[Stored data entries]
----------------

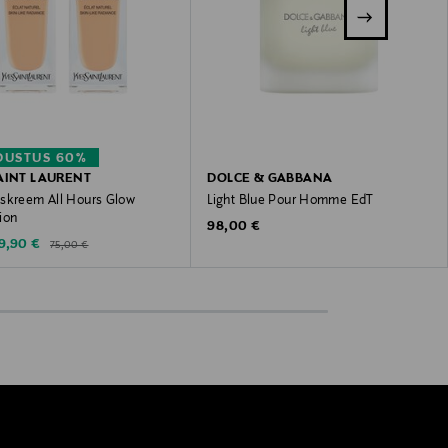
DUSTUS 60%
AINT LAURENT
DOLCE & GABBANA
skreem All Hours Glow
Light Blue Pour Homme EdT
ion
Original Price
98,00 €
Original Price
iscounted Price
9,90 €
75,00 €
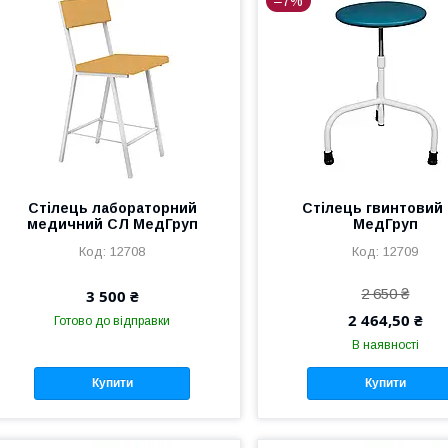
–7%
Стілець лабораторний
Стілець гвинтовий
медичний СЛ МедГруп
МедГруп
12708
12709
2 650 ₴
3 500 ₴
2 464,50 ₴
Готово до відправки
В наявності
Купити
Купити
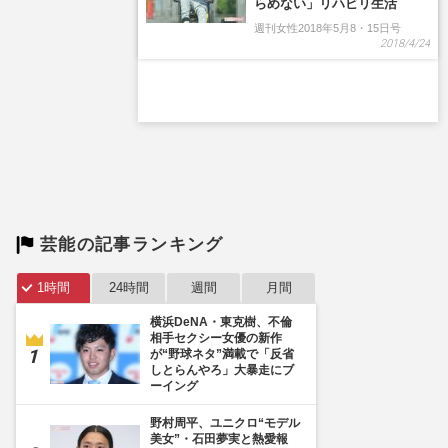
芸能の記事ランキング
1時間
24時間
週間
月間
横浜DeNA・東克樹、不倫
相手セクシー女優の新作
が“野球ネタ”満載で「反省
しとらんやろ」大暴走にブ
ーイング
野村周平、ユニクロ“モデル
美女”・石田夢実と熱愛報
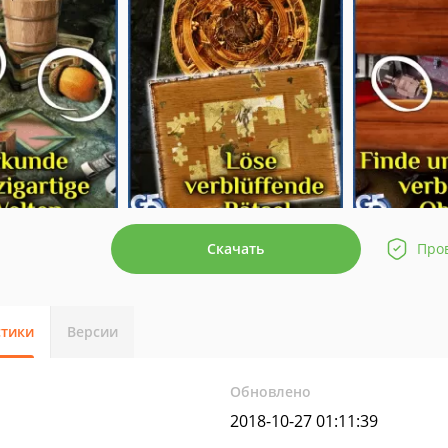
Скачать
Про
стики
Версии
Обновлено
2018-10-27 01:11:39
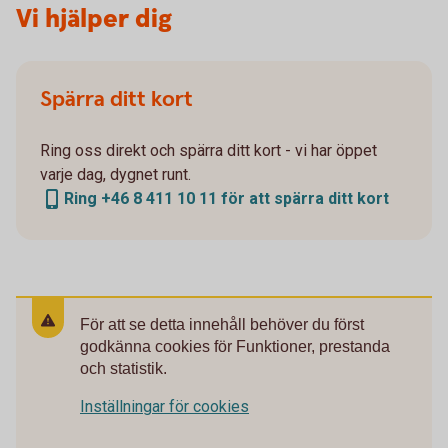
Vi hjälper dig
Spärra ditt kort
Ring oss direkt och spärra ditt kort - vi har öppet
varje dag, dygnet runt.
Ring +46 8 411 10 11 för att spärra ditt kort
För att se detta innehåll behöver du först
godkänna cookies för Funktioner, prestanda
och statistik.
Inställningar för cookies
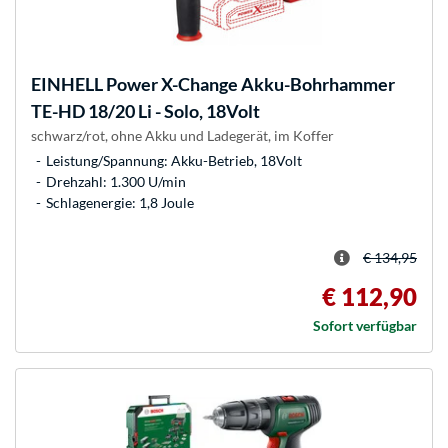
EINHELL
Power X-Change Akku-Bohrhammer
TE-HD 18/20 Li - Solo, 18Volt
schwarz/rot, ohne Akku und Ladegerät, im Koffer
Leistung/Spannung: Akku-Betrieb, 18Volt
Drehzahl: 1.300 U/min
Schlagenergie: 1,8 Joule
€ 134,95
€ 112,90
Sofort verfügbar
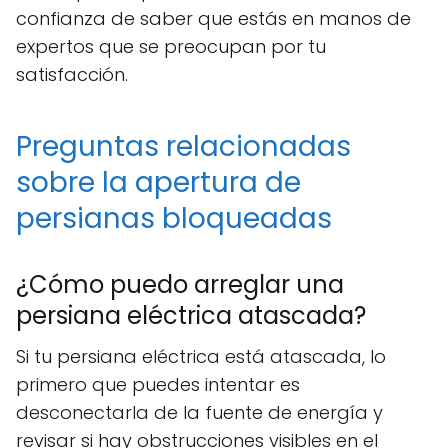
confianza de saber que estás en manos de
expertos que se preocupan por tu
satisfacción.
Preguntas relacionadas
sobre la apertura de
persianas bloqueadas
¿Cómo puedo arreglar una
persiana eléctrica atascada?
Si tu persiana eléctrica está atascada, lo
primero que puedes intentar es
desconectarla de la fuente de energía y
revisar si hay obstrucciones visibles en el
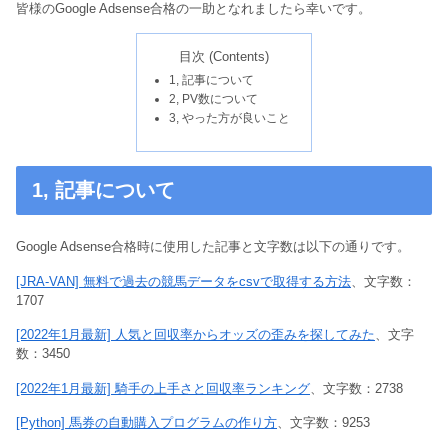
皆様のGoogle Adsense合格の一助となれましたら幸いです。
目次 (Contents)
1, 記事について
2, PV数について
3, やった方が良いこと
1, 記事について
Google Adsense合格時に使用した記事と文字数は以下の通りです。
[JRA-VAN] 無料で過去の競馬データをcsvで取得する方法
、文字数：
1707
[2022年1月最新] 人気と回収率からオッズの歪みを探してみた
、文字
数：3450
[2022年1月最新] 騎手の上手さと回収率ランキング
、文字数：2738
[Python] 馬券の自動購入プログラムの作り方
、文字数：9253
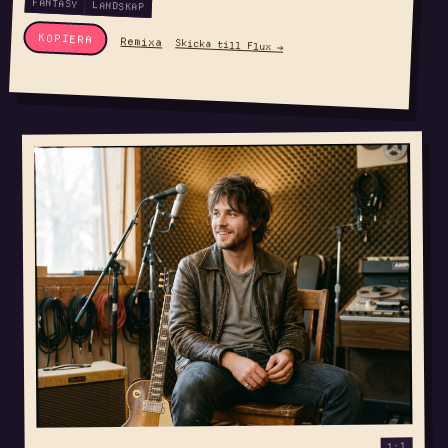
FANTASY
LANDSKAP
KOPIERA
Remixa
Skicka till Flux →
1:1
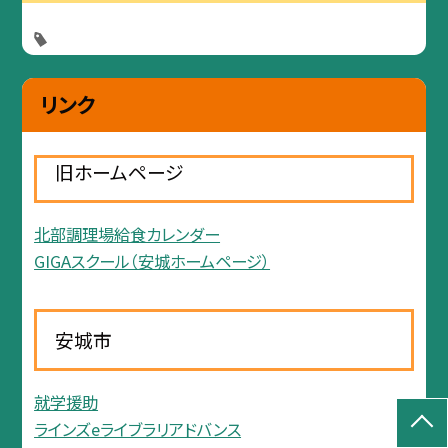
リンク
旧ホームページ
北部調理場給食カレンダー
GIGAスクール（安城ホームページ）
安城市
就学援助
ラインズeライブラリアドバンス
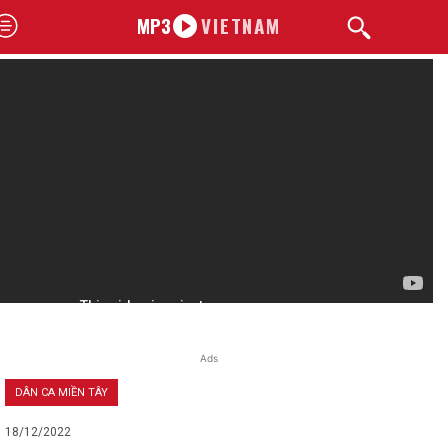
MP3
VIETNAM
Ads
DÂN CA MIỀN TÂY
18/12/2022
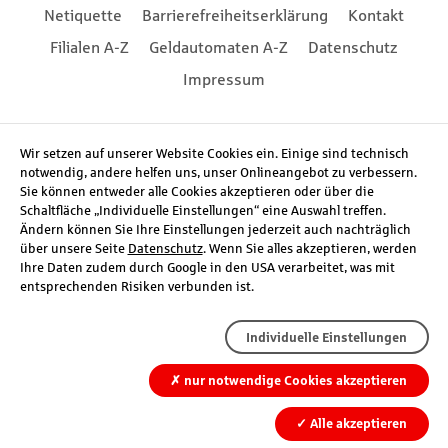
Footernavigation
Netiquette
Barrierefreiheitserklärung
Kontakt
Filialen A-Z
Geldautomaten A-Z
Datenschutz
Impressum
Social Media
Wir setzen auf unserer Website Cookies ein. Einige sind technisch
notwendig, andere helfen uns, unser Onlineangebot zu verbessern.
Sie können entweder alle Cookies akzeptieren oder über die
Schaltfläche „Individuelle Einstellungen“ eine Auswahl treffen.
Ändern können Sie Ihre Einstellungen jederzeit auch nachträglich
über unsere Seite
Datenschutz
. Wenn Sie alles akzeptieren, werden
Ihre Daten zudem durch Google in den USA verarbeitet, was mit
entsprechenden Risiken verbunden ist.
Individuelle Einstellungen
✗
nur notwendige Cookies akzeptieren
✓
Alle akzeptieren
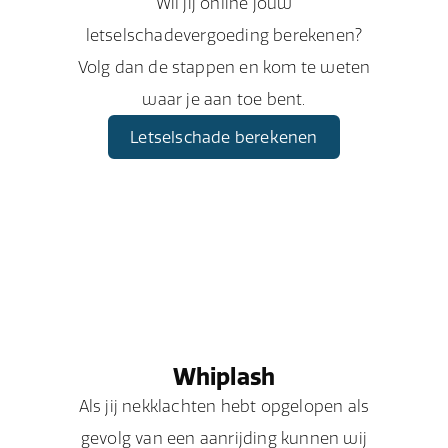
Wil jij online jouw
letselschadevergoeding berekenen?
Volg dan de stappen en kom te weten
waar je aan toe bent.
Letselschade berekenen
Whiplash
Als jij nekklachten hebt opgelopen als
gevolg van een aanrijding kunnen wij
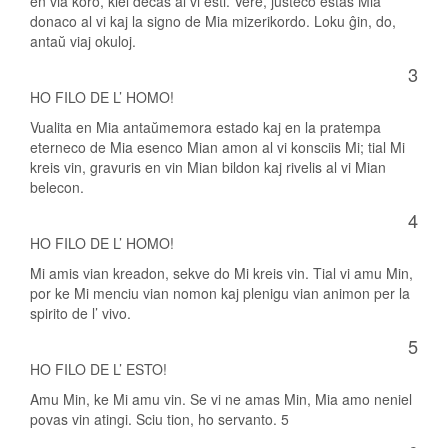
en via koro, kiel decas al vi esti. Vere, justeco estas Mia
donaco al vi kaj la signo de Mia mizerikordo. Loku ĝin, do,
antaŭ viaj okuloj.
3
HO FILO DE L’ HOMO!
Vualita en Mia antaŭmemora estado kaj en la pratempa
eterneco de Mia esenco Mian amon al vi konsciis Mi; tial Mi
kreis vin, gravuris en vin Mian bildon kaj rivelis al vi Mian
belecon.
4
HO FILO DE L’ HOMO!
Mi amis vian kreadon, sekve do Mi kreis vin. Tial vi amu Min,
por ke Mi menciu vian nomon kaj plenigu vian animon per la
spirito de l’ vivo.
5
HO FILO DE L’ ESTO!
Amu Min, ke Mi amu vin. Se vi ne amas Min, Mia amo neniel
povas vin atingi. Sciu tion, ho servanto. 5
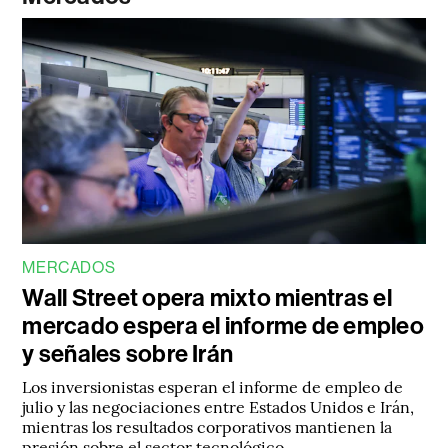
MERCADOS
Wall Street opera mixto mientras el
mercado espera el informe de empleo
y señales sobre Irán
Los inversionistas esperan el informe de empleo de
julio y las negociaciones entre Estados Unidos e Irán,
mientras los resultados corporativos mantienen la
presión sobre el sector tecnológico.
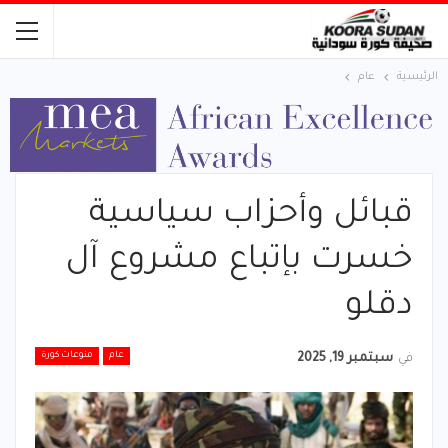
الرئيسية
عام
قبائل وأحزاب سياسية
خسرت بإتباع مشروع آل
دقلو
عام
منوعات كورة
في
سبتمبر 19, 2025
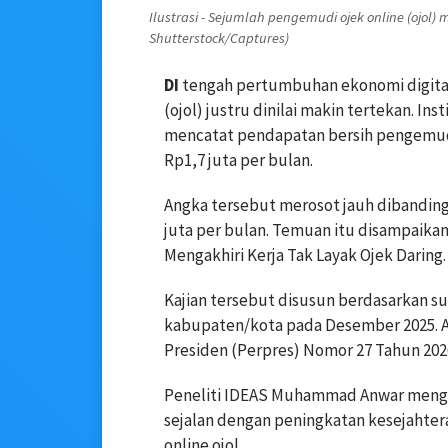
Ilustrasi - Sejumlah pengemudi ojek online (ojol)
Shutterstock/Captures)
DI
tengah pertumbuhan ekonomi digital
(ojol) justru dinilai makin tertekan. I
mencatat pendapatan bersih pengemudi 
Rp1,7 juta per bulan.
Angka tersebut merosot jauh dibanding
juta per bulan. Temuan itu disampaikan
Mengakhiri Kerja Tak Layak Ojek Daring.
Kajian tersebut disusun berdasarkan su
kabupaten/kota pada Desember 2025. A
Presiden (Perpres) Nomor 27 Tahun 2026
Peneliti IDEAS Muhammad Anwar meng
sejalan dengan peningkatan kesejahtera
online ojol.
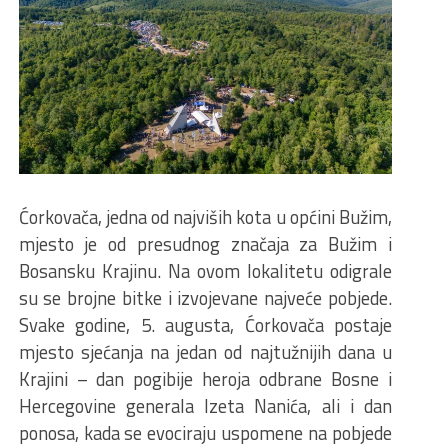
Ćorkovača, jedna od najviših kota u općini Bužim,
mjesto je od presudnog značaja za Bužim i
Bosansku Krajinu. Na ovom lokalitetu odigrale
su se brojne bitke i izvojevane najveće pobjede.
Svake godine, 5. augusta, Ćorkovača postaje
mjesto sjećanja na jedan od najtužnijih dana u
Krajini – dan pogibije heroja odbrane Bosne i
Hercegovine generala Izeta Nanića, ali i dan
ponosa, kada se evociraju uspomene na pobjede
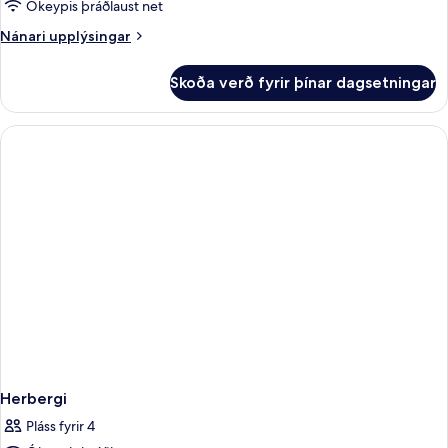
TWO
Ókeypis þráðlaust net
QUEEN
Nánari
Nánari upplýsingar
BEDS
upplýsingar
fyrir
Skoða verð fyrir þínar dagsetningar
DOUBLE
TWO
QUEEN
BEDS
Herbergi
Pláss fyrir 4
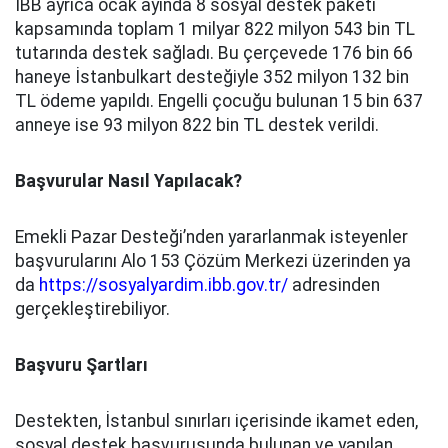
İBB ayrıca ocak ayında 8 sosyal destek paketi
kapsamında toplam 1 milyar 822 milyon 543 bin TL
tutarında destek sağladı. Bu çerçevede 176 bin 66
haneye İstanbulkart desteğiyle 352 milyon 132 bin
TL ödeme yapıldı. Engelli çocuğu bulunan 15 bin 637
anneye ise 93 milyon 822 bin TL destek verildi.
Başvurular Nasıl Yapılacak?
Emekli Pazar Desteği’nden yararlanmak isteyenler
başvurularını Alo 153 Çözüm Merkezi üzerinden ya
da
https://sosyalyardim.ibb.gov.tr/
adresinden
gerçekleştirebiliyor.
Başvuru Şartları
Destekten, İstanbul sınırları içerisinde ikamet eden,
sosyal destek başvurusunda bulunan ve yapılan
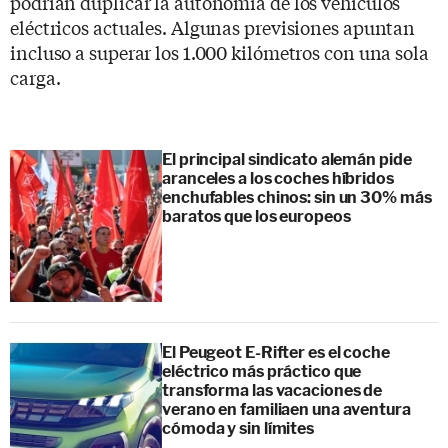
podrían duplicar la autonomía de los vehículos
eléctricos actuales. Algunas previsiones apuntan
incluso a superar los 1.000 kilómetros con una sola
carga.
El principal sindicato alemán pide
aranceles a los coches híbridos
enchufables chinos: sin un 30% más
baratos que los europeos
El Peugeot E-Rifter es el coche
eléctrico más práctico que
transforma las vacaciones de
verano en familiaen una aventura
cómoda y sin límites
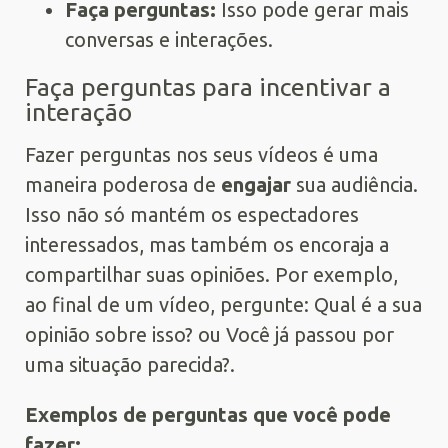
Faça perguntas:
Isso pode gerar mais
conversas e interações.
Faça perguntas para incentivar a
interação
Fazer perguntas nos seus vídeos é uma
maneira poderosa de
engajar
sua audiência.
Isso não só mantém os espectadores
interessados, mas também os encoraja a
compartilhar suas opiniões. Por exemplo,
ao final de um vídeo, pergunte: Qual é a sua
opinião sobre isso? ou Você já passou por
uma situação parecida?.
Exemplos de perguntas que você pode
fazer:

----------------

**What to do**
Return only the stretch above from the line containing "Ilustrasi - Sejumlah" through the line containing "mjesto sjećanja na", word for word and without pictures.

**Exercise solution**
Ilustrasi - Sejumlah pengemudi ojek online (ojol)
Shutterstock/Captures)
DI
tengah pertumbuhan ekonomi digital
(ojol) justru dinilai makin tertekan. I
mencatat pendapatan bersih pengemudi 
Rp1,7 juta per bulan.
Angka tersebut merosot jauh dibanding
juta per bulan. Temuan itu disampaikan
Mengakhiri Kerja Tak Layak Ojek Daring.
Kajian tersebut disusun berdasarkan su
kabupaten/kota pada Desember 2025. A
Presiden (Perpres) Nomor 27 Tahun 2026
Peneliti IDEAS Muhammad Anwar meng
sejalan dengan peningkatan kesejahtera
online ojol.
Ćorkovača, jedna od najviših kota u općini Bužim,
mjesto je od presudnog značaja za Bužim i
Bosansku Krajinu. Na ovom lokalitetu odigrale
su se brojne bitke i izvojevane najveće pobjede.
Svake godine, 5. augusta, Ćorkovača postaje
mjesto sjećanja na jedan od najtužnijih dana u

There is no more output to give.